For instance 1^infinity = 169
some number "S" = lim(x->infinity) of (1+ln(169)/x)^x
(natural log) lnS = lim(x->infinity) ln(1+ln(169)/x)^x
(property of logs) lnS = lim(x->infinity) x*ln(1+ln(169)/x)
(x = 1/(1/x))lnS = lim(x->infinity) (ln(1+ln(169)/x))/(1/x)
(L'Hopital's rule)lnS = lim(x->infinity)(-ln(169)/(x^2+x*ln(169)))/(-1/x^2)
(reduce, 1st step)lnS = lim(x->infinity)(x^2*ln(169))/(x^2+x*ln(169))
(reduce, 2nd step)lnS = lim(x->infinity)(x*ln(169)/(x+ln(169))
(add and subtract the same quantity, 3rd step)lnS = lim(x->infinity)(x*2*ln(13)+4*(ln(13))^2-4*(ln(13))^2)/(x+2*ln(13))
(seperate)lnS = lim(x->infinity)((x*2*ln(13)+4*(ln(13))^2)/(x+2*ln(13))-(4*(ln(13)^2)/(x+2*ln(13))
(factor)lnS = lim(x->infinity)(2*ln(13)*(x+2*ln(13))/(x+2*ln(13))-(4*(ln(13)^2)/(x+2*ln(13)))
(reduce, 3rd step)lnS = lim(x->infinity)(2*ln(13)-(4*(ln(13)^2))/(x+2*ln(13)))
(take limit)lnS = 2*ln(13)-4*(ln(13))^2/(infinity+2*ln(13))=2*ln(13)-0=ln(169)
(exponentiate both sides) e^lnS = e^ln(169)
S = 169
As you can see, the degenerate form 1^infinity can be ANYTHING. It's just a little bit harder to do those that aren't common exponents of e.
Name:
Anonymous2007-03-01 2:04 ID:0yudiVxE
some number "S" = lim(x->infinity) of (1+ln(169)/x)^x
(natural log) lnS = lim(x->infinity) ln(1+ln(169)/x)^x
fail
\ln S = \ln \lim_{x \tendsto \inf} (1+\frac{\ln 169}{x})^x
Name:
Anonymous2007-03-01 6:13 ID:N/NM6Clu
actually you CAN use infinitesimals in math, but there are none in the real number set.

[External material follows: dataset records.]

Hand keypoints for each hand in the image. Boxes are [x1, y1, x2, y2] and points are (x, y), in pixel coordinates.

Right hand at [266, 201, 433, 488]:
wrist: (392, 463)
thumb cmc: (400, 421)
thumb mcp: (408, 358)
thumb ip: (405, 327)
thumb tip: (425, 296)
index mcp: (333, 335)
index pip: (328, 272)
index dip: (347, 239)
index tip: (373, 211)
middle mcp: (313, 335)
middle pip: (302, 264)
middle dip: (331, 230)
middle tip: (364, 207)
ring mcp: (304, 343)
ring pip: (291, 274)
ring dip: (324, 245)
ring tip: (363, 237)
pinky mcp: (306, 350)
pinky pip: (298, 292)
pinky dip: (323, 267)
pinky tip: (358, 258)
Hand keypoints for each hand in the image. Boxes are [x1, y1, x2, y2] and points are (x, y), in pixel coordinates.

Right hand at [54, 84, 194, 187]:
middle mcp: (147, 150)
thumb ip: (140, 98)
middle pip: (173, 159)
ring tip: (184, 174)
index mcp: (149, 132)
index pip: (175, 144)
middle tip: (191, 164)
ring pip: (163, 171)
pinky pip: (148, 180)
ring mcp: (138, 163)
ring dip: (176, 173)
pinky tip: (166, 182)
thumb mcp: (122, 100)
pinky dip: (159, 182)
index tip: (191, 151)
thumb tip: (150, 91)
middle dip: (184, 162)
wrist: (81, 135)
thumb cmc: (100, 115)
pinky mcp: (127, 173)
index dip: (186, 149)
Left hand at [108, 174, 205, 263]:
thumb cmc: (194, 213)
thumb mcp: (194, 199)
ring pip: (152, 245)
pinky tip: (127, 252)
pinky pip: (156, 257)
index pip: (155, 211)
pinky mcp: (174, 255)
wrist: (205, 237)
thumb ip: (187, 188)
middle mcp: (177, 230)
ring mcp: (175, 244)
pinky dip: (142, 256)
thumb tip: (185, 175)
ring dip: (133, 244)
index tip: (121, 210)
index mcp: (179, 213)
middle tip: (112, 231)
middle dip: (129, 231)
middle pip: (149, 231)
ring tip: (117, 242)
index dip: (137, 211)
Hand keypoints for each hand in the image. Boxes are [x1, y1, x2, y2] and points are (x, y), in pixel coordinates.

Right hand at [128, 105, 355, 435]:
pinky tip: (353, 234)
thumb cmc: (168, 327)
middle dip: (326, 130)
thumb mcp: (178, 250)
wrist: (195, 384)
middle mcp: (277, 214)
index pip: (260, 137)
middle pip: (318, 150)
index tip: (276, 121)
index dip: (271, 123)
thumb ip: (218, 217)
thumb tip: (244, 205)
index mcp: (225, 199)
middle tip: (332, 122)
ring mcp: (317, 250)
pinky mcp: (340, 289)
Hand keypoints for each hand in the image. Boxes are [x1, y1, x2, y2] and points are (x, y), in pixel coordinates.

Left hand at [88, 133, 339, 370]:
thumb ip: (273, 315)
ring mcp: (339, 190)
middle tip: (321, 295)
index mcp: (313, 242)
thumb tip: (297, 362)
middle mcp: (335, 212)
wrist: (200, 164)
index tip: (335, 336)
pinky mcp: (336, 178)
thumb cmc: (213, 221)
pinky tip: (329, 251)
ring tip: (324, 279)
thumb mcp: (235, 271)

[9*(sigma from 1 to inf) 10^-x converges to 1]. This may seem like an approx, but it is not. When an infinite series converges to a number, it IS that exact number. This concept is used in calculus all the time for finding area under curves. By saying that 0.999~ is not = 1, you are basically saying that integral calculus is useless (because integration is based on summing up an inf number of rectangles, kind of like the inf series shown above).
>>98
The limit of the sum that produces the decimal expansion that is .999... is 1, and therefore they are one and the same. High school calculus teaches this simple concept, and calc trumps Alg II any day.